Die neue Bundeshauptstadt Berlin aber ist ein ausgepowerter Großstadt-Staat. Er ist mit 65 Milliarden Mark doppelt so hoch verschuldet wie Hamburg, mit dem er 1992 noch gleichauf lag. Die Arbeitslosenquote liegt bei rund 20 Prozent. Der Zuschuss des Bundes zum Berliner Haushalt ist im Zuge der „Normalisierung“ nach der Vereinigung von rund 20 Milliarden im Jahr 1991 auf jetzt 7,5 Milliarden Mark reduziert worden. Das Debakel um die Berliner Bankgesellschaft, die mit rund 16.000 Mitarbeitern Berlins zweitgrößter „privater“ Arbeitgeber ist, treibt das Land an den Rand der Zahlungsunfähigkeit. Nicht zuletzt Berlins Kulturpolitikern muss es den Angstschweiß auf die Stirn treiben, wenn der Regierende Bürgermeister jetzt von einer „neuen Dimension des Sparens“ spricht.

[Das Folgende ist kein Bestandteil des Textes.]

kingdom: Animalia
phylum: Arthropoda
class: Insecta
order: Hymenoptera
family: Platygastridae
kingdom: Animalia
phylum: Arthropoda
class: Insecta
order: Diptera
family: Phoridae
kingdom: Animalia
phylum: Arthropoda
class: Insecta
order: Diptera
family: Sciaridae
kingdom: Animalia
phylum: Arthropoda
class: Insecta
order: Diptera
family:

Sie stehen ohnehin vor dem Problem, dass die Stadt Berlin erstmals seit rund 300 Jahren seine Hochkultur allein bezahlen soll. Bis 1990 waren es die Brandenburger Hohenzollern, das Königreich Preußen, das Deutsche Reich der Weimarer und der NS-Zeit, die Regierungen des Bundes und der DDR, die da zum Beispiel die „vormals Königlichen, jetzt Preußischen Staatstheater“, die „Staatlichen Bühnen“ oder die „Staatsoper Unter den Linden“ (mit-)finanzierten. Es war nicht die Stadt Berlin, sondern das „Preußische Ministerium für Wissenschaft, Kunst und Volksbildung“, das drei eigenständige Opernhäuser in Berlin unterhielt. Nur Traumtänzer können glauben, dass die Stadt, deren Steueraufkommen und Wirtschaftswachstum im regionalen Vergleich ganz unten rangieren, diese (Hauptstadt-)Lasten allein zu tragen in der Lage sei.

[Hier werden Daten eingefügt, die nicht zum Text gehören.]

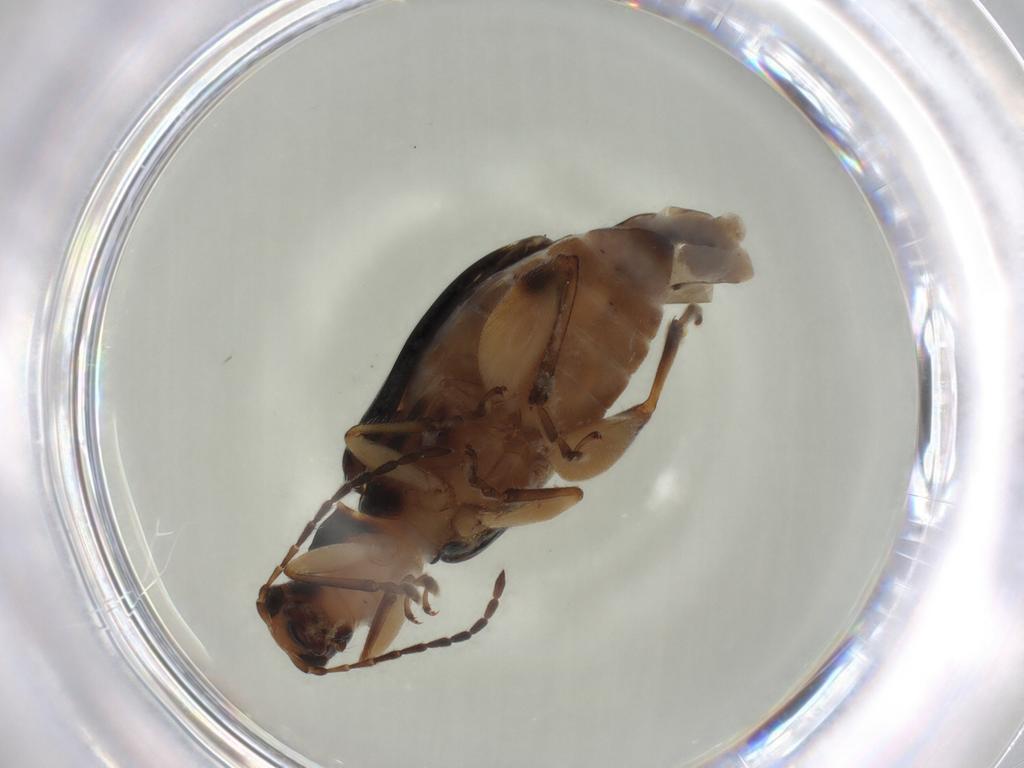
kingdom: Animalia
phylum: Arthropoda
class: Insecta
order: Coleoptera
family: Chrysomelidae
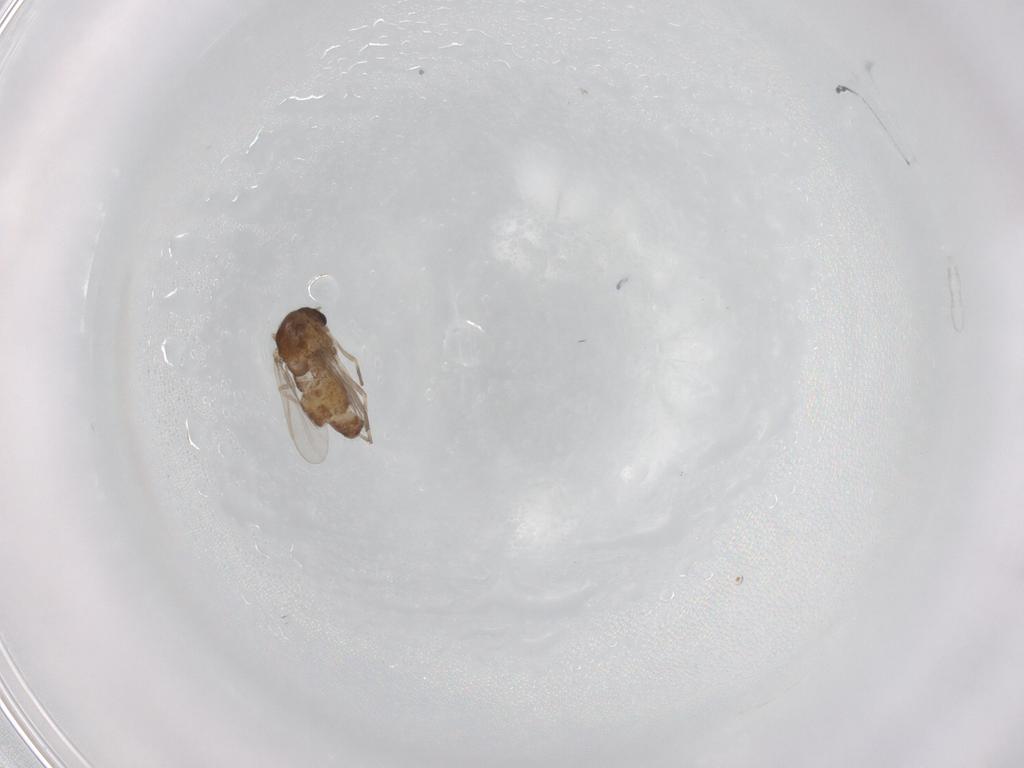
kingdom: Animalia
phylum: Arthropoda
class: Insecta
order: Diptera
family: Chironomidae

Der jetzt abschlussreife Hauptstadt-Kulturvertrag, nach dem der Bund zunächst bis 2004 das Jüdische Museum, die Festspiele und das Haus der Kulturen der Welt übernimmt, mindert die Probleme nur marginal. Die Bundesregierung hat ihre geringen kulturpolitischen Kompetenzen, kaum war sie nach Berlin umgezogen, kraftvoll in einem neuen Staatsministerium gebündelt, dessen Chef der Volksmund zum „Berlin-Minister“ ernannt hat. Es ist jetzt an der Regierung eines der reichsten Länder der Welt, ihre Hauptstadt nicht zum kulturellen Abwicklungsunternehmen werden zu lassen, es ist aber auch zugleich an den Bundesländern, sich mit dem Bund über seine kulturpolitischen Kompetenzen zu verständigen, bevor die berüchtigte „normative Kraft des Faktischen“ das Grundgesetzt beschädigt.

Ein „Notopfer Berlin“ ist gefragt – es muss ja nicht wieder eine Steuermarke auf dem Briefumschlag sein.